Gremlins101 · 19/12/2024 19:32

Your friend sounds like a bit of a user. She should have invited your kids to the party!! Two extra kids at a party.... in exchange for a taxi service every morning. What a cheap skate.

Zwellers · 19/12/2024 19:33

So your dc are not close enough friend to come to the party, but yet your friends happy for her kids to be taxied to school each day with these not close children. She's using you. Her kids are not your problem. Your husband is right.

Jumpingthruhoops · 19/12/2024 19:33

Owlsz · 19/12/2024 16:11

DH takes and collects my friend's 2 children to school every day, as well as our two. We live a 20 minute drive from the school and it's on the way to DH's work.

My friend's child is having a birthday party but hasn't invited my DC despite being in the same year group at school. I don't see any problem with this as they have different friendship groups and my friend is inviting a limited number of children because of the cost of the event. My DC has indicated they would have liked to attend but understand why they weren't invited.

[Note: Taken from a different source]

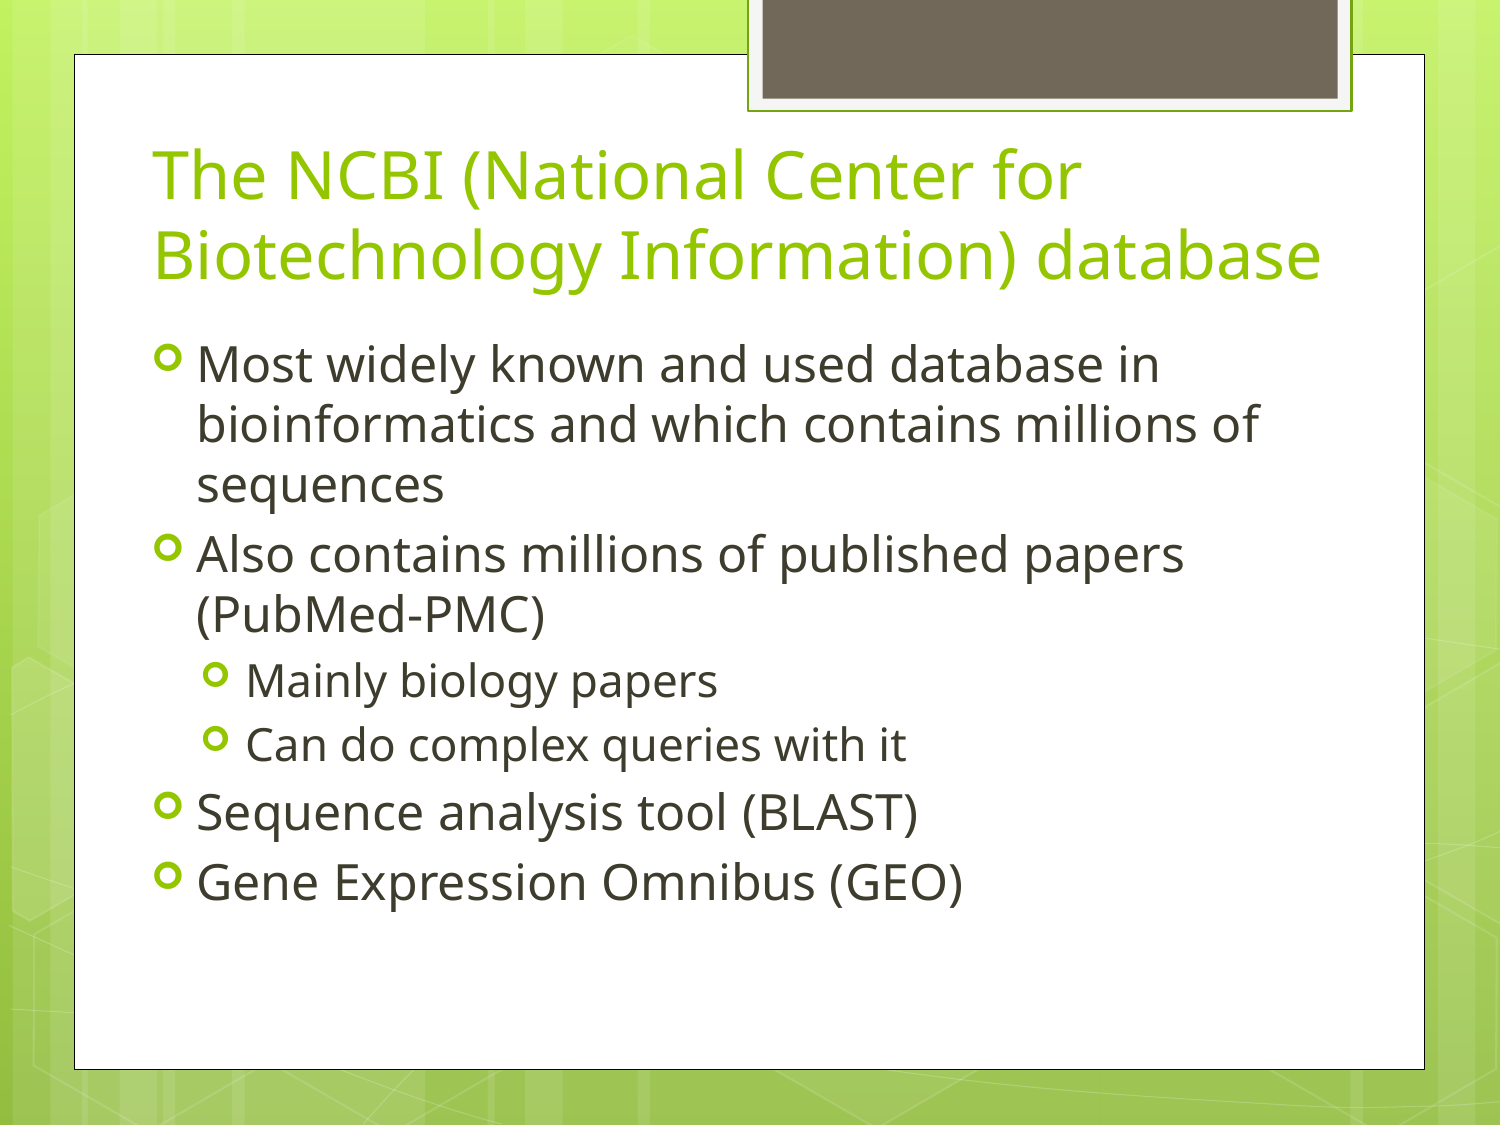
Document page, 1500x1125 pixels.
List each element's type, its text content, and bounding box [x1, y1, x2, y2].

title The NCBI (National Center for Biotechnology Information) database [137, 174, 1388, 300]
list Most widely known and used database in bioinformatics and which contains millions of sequences Also contains millions of published papers (PubMed-PMC) Mainly biology papers Can do complex queries with it Sequence analysis tool (BLAST) Gene Expression Omnibus (GEO) [125, 324, 1375, 1013]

DH does have an issue with this and is refusing to take my friend's DC to and from school, starting from the next year, calling the non- invitation an insult. He is also grieved at my friend's attitude, so is probably using this as an excuse.

I've pushed him to reconsider but he has refused.

I cannot take the children to school as I'm at work. My friend has no other means of transport, there is no one near her that is travelling in the same direction.

Not petty at all. Sorry but I'm with your DH - your friend's kids see yours EVERY single day... TWICE! Yet, they have a party and your DC aren't worth an invite!? YES, It's a massive insult!

And as for 'friend is inviting a limited number of children because of the cost of the event' - I'm assuming she hasn't been giving your DH petrol money?

BeLilacSloth · 19/12/2024 19:33

Absolutely team husband! Seems like a proper, involved dad caring about his kids feelings so much!